The documents state that Mr. Shihri met with a group of “extremists” in Iran and helped them get into Afghanistan. They also say he was accused of trying to arrange the assassination of a writer, in accordance with a fatwa, or religious order, issued by an extremist cleric.


So to recap, this guy was suspected of attending terrorist training camps, meeting with extremists in Iran and helping them get into Afghanistan and attempting to have a journalist killed. That is pretty heavy stuff. Now I don't know how credible their evidence was or wasn't but something compelled them to detain the guy in the first place. Now the biggest question that came to my mind was why did they release him if he supposedly did all of these terrorist activities? Well as far as I can tell from the article, it was because he used "I didn't do it" defense.

However, under a heading describing reasons for Mr. Shihri’s possible release from Guantánamo, the documents say he claimed that he traveled to Iran “to purchase carpets for his store” in Saudi Arabia. They also say that he denied knowledge of any terrorists or terrorist activities, and that he “related that if released, he would like to return to Riyadh, Saudi Arabia, wherein he would reunite with his family.”

“The detainee stated he would attempt to work at his family’s furniture store if it is still in business,” the documents say.


Well the ironic thing is, of course, that damn near every criminal uses that same defense. And what makes it worse is that there are "enemy combatants" STILL detained at GITMO who have a helluva lot more evidence that they didn't commit the crimes they are being held for.
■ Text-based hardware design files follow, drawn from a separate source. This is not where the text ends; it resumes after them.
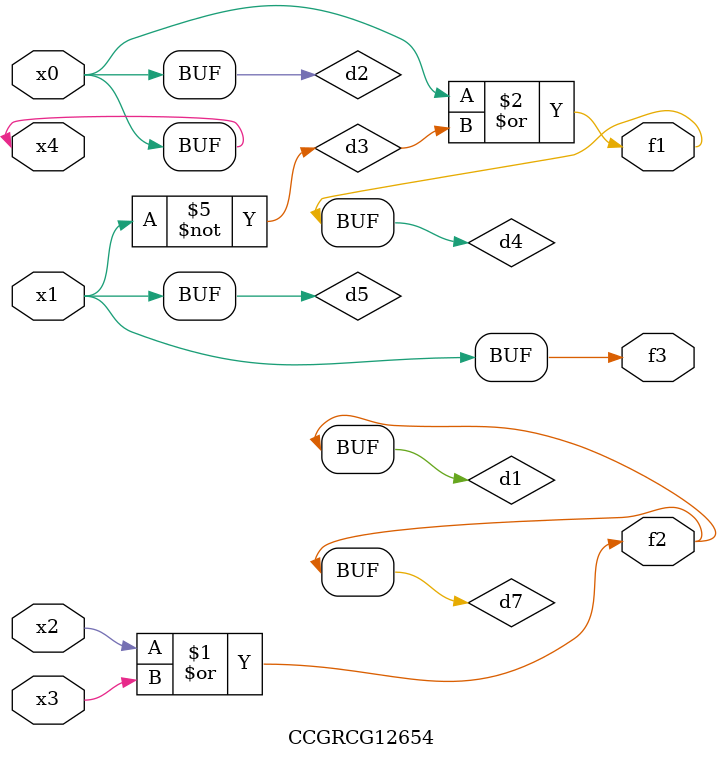
<source format=v>
module CCGRCG12654(
	input x0, x1, x2, x3, x4,
	output f1, f2, f3
);

	wire d1, d2, d3, d4, d5, d6, d7;

	or (d1, x2, x3);
	buf (d2, x0, x4);
	not (d3, x1);
	or (d4, d2, d3);
	not (d5, d3);
	nand (d6, d1, d3);
	or (d7, d1);
	assign f1 = d4;
	assign f2 = d7;
	assign f3 = d5;
endmodule

</source>
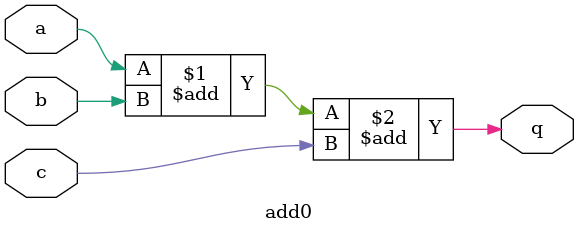
<source format=v>
module add0 (a,b,c,q);
input a,b,c;
output q;
assign q = a + b + c ;
endmodule

</source>
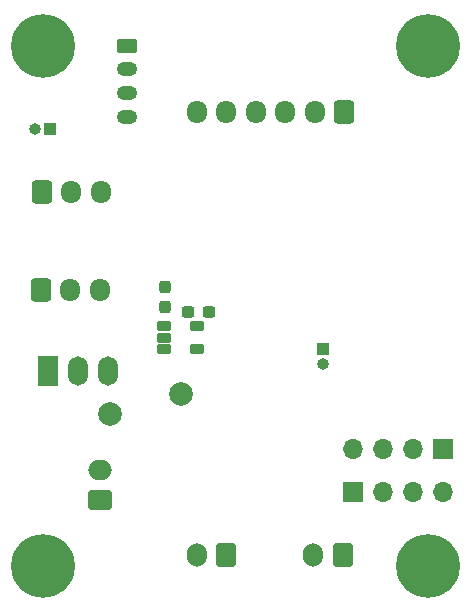
<source format=gbr>
%TF.GenerationSoftware,KiCad,Pcbnew,8.0.8*%
%TF.CreationDate,2025-02-05T17:51:18+01:00*%
%TF.ProjectId,Janus_finalV,4a616e75-735f-4666-996e-616c562e6b69,rev?*%
%TF.SameCoordinates,Original*%
%TF.FileFunction,Soldermask,Bot*%
%TF.FilePolarity,Negative*%
%FSLAX46Y46*%
G04 Gerber Fmt 4.6, Leading zero omitted, Abs format (unit mm)*
G04 Created by KiCad (PCBNEW 8.0.8) date 2025-02-05 17:51:18*
%MOMM*%
%LPD*%
G01*
G04 APERTURE LIST*
G04 Aperture macros list*
%AMRoundRect*
0 Rectangle with rounded corners*
0 $1 Rounding radius*
0 $2 $3 $4 $5 $6 $7 $8 $9 X,Y pos of 4 corners*
0 Add a 4 corners polygon primitive as box body*
4,1,4,$2,$3,$4,$5,$6,$7,$8,$9,$2,$3,0*
0 Add four circle primitives for the rounded corners*
1,1,$1+$1,$2,$3*
1,1,$1+$1,$4,$5*
1,1,$1+$1,$6,$7*
1,1,$1+$1,$8,$9*
0 Add four rect primitives between the rounded corners*
20,1,$1+$1,$2,$3,$4,$5,0*
20,1,$1+$1,$4,$5,$6,$7,0*
20,1,$1+$1,$6,$7,$8,$9,0*
20,1,$1+$1,$8,$9,$2,$3,0*%
G04 Aperture macros list end*
%ADD10R,1.700000X1.700000*%
%ADD11O,1.700000X1.700000*%
%ADD12C,5.400000*%
%ADD13RoundRect,0.250000X-0.625000X0.350000X-0.625000X-0.350000X0.625000X-0.350000X0.625000X0.350000X0*%
%ADD14O,1.750000X1.200000*%
%ADD15R,1.000000X1.000000*%
%ADD16O,1.000000X1.000000*%
%ADD17R,1.700000X2.500000*%
%ADD18O,1.700000X2.500000*%
%ADD19RoundRect,0.250000X-0.600000X-0.725000X0.600000X-0.725000X0.600000X0.725000X-0.600000X0.725000X0*%
%ADD20O,1.700000X1.950000*%
%ADD21RoundRect,0.250000X0.600000X0.725000X-0.600000X0.725000X-0.600000X-0.725000X0.600000X-0.725000X0*%
%ADD22C,2.000000*%
%ADD23RoundRect,0.250000X0.600000X0.750000X-0.600000X0.750000X-0.600000X-0.750000X0.600000X-0.750000X0*%
%ADD24O,1.700000X2.000000*%
%ADD25RoundRect,0.250000X0.750000X-0.600000X0.750000X0.600000X-0.750000X0.600000X-0.750000X-0.600000X0*%
%ADD26O,2.000000X1.700000*%
%ADD27RoundRect,0.102000X-0.450000X-0.300000X0.450000X-0.300000X0.450000X0.300000X-0.450000X0.300000X0*%
%ADD28RoundRect,0.237500X-0.300000X-0.237500X0.300000X-0.237500X0.300000X0.237500X-0.300000X0.237500X0*%
%ADD29RoundRect,0.237500X0.237500X-0.300000X0.237500X0.300000X-0.237500X0.300000X-0.237500X-0.300000X0*%
G04 APERTURE END LIST*
D10*
%TO.C,J14*%
X140600000Y-79400000D03*
D11*
X143140000Y-79400000D03*
X145680000Y-79400000D03*
X148220000Y-79400000D03*
%TD*%
D12*
%TO.C,H2*%
X147000000Y-85600000D03*
%TD*%
D13*
%TO.C,J2*%
X121500000Y-41600000D03*
D14*
X121500000Y-43600000D03*
X121500000Y-45600000D03*
X121500000Y-47600000D03*
%TD*%
D15*
%TO.C,J13*%
X138100000Y-67250000D03*
D16*
X138100000Y-68520000D03*
%TD*%
D17*
%TO.C,J4*%
X114820000Y-69100000D03*
D18*
X117360000Y-69100000D03*
X119900000Y-69100000D03*
%TD*%
D12*
%TO.C,H1*%
X114400000Y-41600000D03*
%TD*%
D19*
%TO.C,J5*%
X114200000Y-62300000D03*
D20*
X116700000Y-62300000D03*
X119200000Y-62300000D03*
%TD*%
D19*
%TO.C,J6*%
X114300000Y-54000000D03*
D20*
X116800000Y-54000000D03*
X119300000Y-54000000D03*
%TD*%
D15*
%TO.C,J12*%
X115000000Y-48600000D03*
D16*
X113730000Y-48600000D03*
%TD*%
D10*
%TO.C,J11*%
X148240000Y-75700000D03*
D11*
X145700000Y-75700000D03*
X143160000Y-75700000D03*
X140620000Y-75700000D03*
%TD*%
D12*
%TO.C,H3*%
X147000000Y-41600000D03*
%TD*%
%TO.C,H4*%
X114400000Y-85600000D03*
%TD*%
D21*
%TO.C,J8*%
X139900000Y-47200000D03*
D20*
X137400000Y-47200000D03*
X134900000Y-47200000D03*
X132400000Y-47200000D03*
X129900000Y-47200000D03*
X127400000Y-47200000D03*
%TD*%
D22*
%TO.C,TP2*%
X126100000Y-71100000D03*
%TD*%
D23*
%TO.C,J9*%
X129900000Y-84700000D03*
D24*
X127400000Y-84700000D03*
%TD*%
D25*
%TO.C,J1*%
X119200000Y-80050000D03*
D26*
X119200000Y-77550000D03*
%TD*%
D22*
%TO.C,TP1*%
X120100000Y-72800000D03*
%TD*%
D23*
%TO.C,J10*%
X139750000Y-84700000D03*
D24*
X137250000Y-84700000D03*
%TD*%
D27*
%TO.C,J3*%
X124662500Y-67250000D03*
X124662500Y-66300000D03*
X124662500Y-65350000D03*
X127462500Y-65350000D03*
X127462500Y-67250000D03*
%TD*%
D28*
%TO.C,C2*%
X126700000Y-64100000D03*
X128425000Y-64100000D03*
%TD*%
D29*
%TO.C,C1*%
X124700000Y-63725000D03*
X124700000Y-62000000D03*
%TD*%
M02*

</source>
So what gives? And my question to the NYTimes why didn't they more vigorously try to get to the bottom of it?

What would have compelled the Bush Administration to release this man? Was he tortured? Did he give up information? And why didn't the NYTimes purse that question? Its unthinkable to me for them to write the article without it occuring to them that maybe the bigger story is how the guy got out in the first place. I realize that the wingnuts wouldn't be interested in the focus not being on how some how this case reflects badly on President Obama but you would think the "grey lady" would have a different motivation.

As John Cole points out this story is more of an indictment of the Bush Administration than it is any statement about President Obama's executive orders. Hopefully someone out there reading this will start asking some of the same questions that I have.